Take also the extensive gun control provisions of the Violence Against Women Act. The bill would expand the list of disqualifying offenses that would prohibit convicted offenders from buying or possessing a firearm. Although all felonies and misdemeanor domestic violence offenses are already included, the legislation would add misdemeanor stalking, even though some stalking offenses can arise without any threatening or personal contact whatsoever.

The bill also closes the so-called boyfriend loophole. It would extend to current and former dating partners the existing federal gun ownership and gun possession prohibitions that originally applied only to current and former spouses.

By broadening the range of both prohibited offenses and prohibited offenders that preclude gun ownership, the House seems problematically eager to divest individuals of a constitutional right without deliberate and careful consideration, and perhaps, introduction of a separate bill.

The version of the Violence Against Women Act currently being debated also fails to rectify several major constitutional issues.

As my Heritage Foundation colleague Paul Larkin has noted, it violates both Articles II and III of the Constitution by permitting the courts of Indian tribal nations (considered sovereign nations, not states) to exercise concurrent jurisdiction over non-Indians charged with certain criminal offenses on tribal lands. This is jurisdiction they do not have, and the provision would likely be struck down as unconstitutional.

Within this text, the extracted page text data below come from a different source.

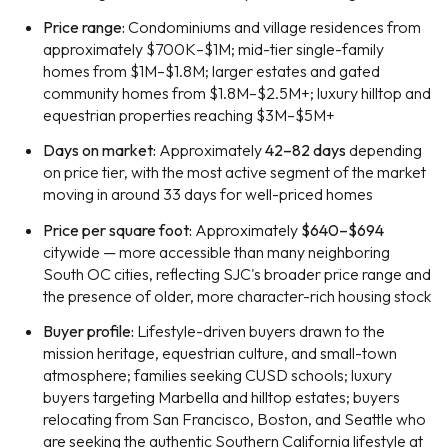
Price range:
Condominiums and village residences from
approximately $700K–$1M; mid-tier single-family
homes from $1M–$1.8M; larger estates and gated
community homes from $1.8M–$2.5M+; luxury hilltop and
equestrian properties reaching $3M–$5M+
Days on market:
Approximately
42–82 days
depending
on price tier, with the most active segment of the market
moving in around 33 days for well-priced homes
Price per square foot:
Approximately
$640–$694
citywide — more accessible than many neighboring
South OC cities, reflecting SJC's broader price range and
the presence of older, more character-rich housing stock
Buyer profile:
Lifestyle-driven buyers drawn to the
mission heritage, equestrian culture, and small-town
atmosphere; families seeking CUSD schools; luxury
buyers targeting Marbella and hilltop estates; buyers
relocating from San Francisco, Boston, and Seattle who
are seeking the authentic Southern California lifestyle at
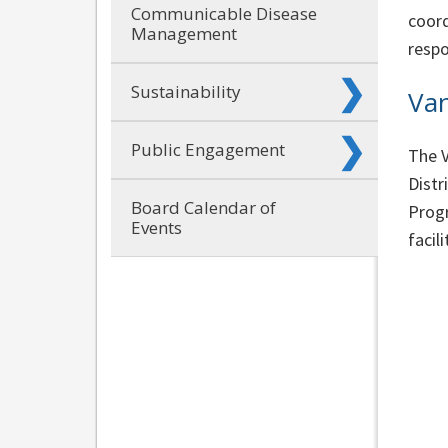
Communicable Disease
coord
Management
respo
Sustainability
Van
Public Engagement
The V
Distr
Board Calendar of
Progr
Events
facili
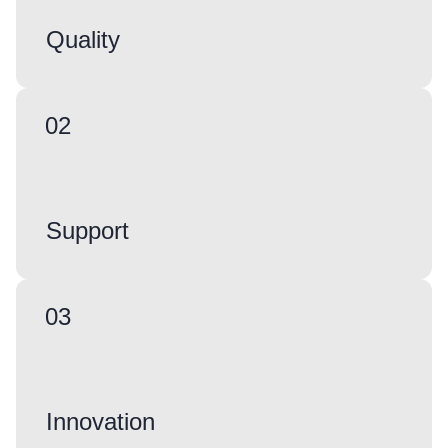
Quality
02
Support
03
Innovation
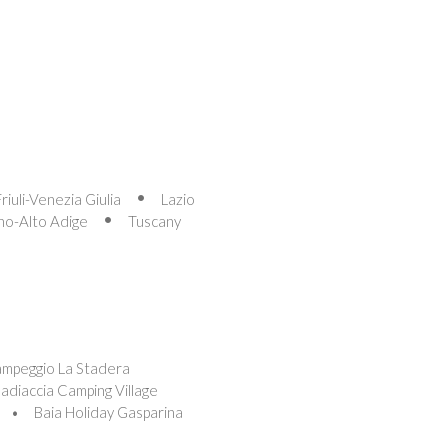
Friuli-Venezia Giulia
Lazio
no-Alto Adige
Tuscany
ampeggio La Stadera
adiaccia Camping Village
Baia Holiday Gasparina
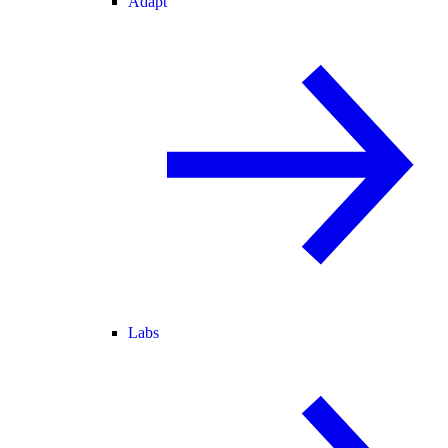
Adapt
Labs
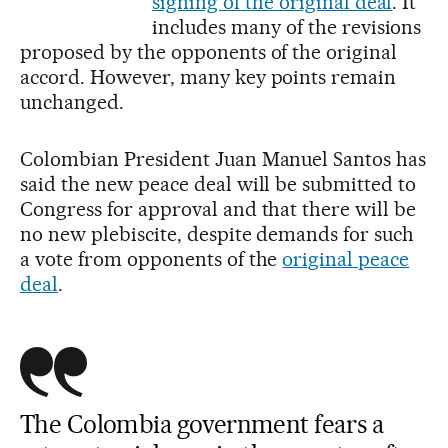
signing of the original deal
. It
includes many of the revisions
proposed by the opponents of the original
accord. However, many key points remain
unchanged.
Colombian President Juan Manuel Santos has
said the new peace deal will be submitted to
Congress for approval and that there will be
no new plebiscite, despite demands for such
a vote from opponents of the
original peace
deal
.
The Colombia government fears a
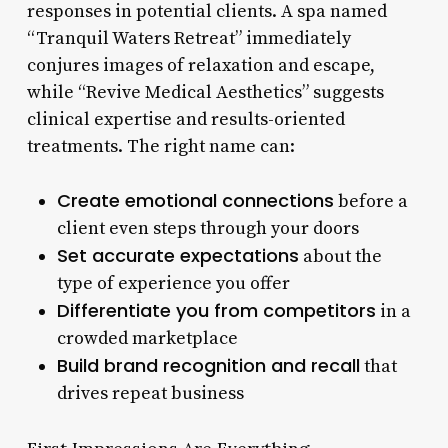
responses in potential clients. A spa named
“Tranquil Waters Retreat” immediately
conjures images of relaxation and escape,
while “Revive Medical Aesthetics” suggests
clinical expertise and results-oriented
treatments. The right name can:
Create emotional connections
before a
client even steps through your doors
Set accurate expectations
about the
type of experience you offer
Differentiate you from competitors
in a
crowded marketplace
Build brand recognition and recall
that
drives repeat business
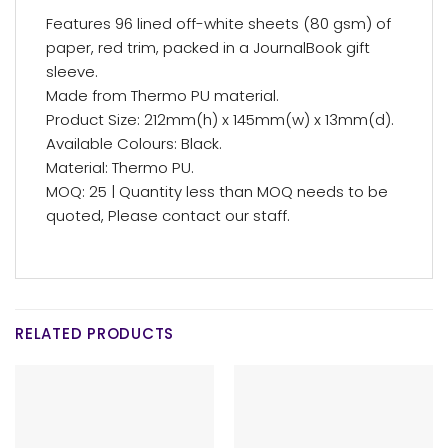
Features 96 lined off-white sheets (80 gsm) of
paper, red trim, packed in a JournalBook gift
sleeve.
Made from Thermo PU material.
Product Size: 212mm(h) x 145mm(w) x 13mm(d).
Available Colours: Black.
Material: Thermo PU.
MOQ: 25 | Quantity less than MOQ needs to be
quoted, Please contact our staff.
RELATED PRODUCTS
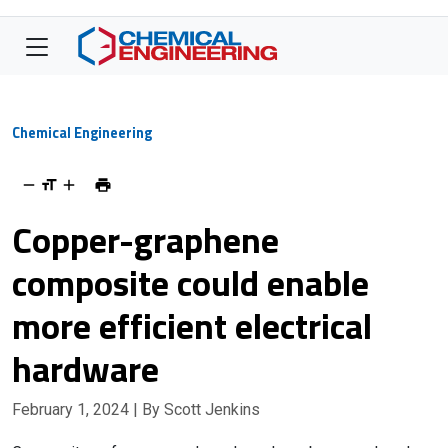
Chemical Engineering
Copper-graphene
composite could enable
more efficient electrical
hardware
February 1, 2024
| By Scott Jenkins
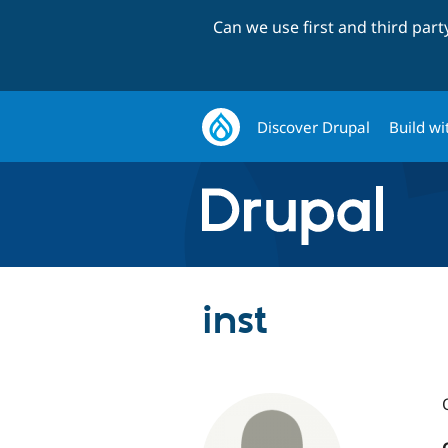
Can we use first and third par
Discover Drupal
Build wi
inst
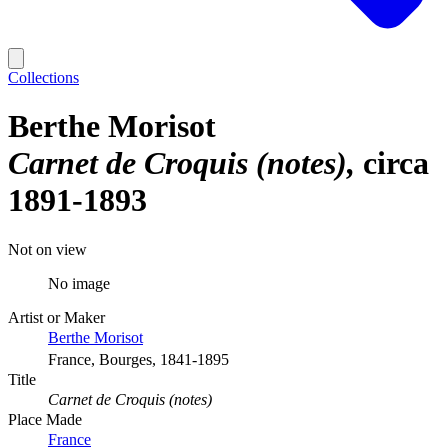
Collections
Berthe Morisot
Carnet de Croquis (notes)
circa
1891-1893
Not on view
No image
Artist or Maker
Berthe Morisot
France, Bourges, 1841-1895
Title
Carnet de Croquis (notes)
Place Made
France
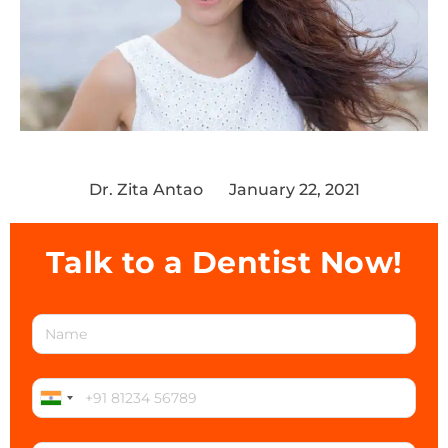
Dr. Zita Antao
January 22, 2021
Talk to a Dentist Now!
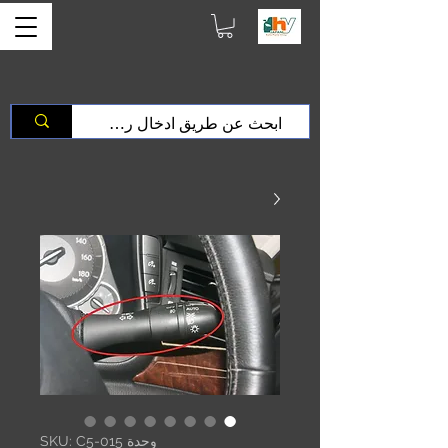
وحدة SKU: C5-015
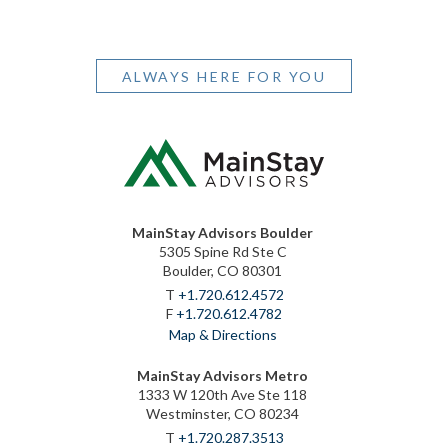
ALWAYS HERE FOR YOU
MainStay Advisors Boulder
5305 Spine Rd Ste C
Boulder, CO 80301
T
+1.720.612.4572
F
+1.720.612.4782
Map & Directions
MainStay Advisors Metro
1333 W 120th Ave Ste 118
Westminster, CO 80234
T
+1.720.287.3513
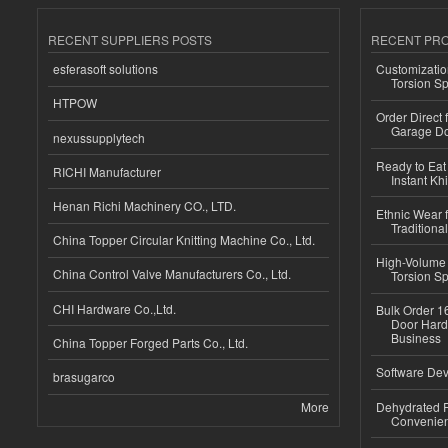
RECENT SUPPLIERS POSTS
RECENT PR
esferasoft solutions
Customizatio
Torsion Sp
HTPOW
Order Direct
Garage Do
nexussupplytech
Ready to Eat 
RICHI Manufacturer
Instant Kh
Henan Richi Machinery CO., LTD.
Ethnic Wear f
Traditional
China Topper Circular Knitting Machine Co., Ltd.
High-Volume 
China Control Valve Manufacturers Co., Ltd.
Torsion Sp
CHI Hardware Co.,Ltd.
Bulk Order 16
Door Hard
Business
China Topper Forged Parts Co., Ltd.
Software Dev
brasugarco
More
Dehydrated R
Convenient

So if the government aims to prevent domestic violence on Indian reservations, this legislation certainly will not accomplish it.

Whatever the bill’s laudable aims, they are lost in its pandering to special interests. Americans need a better bill: one all women can support; one that doesn’t use the political camouflage of American consensus on preventing domestic violence and turn it into a stealth vehicle for progressive overreach.

The female victims of abuse deserve better. Those who truly want to address the problem must do better.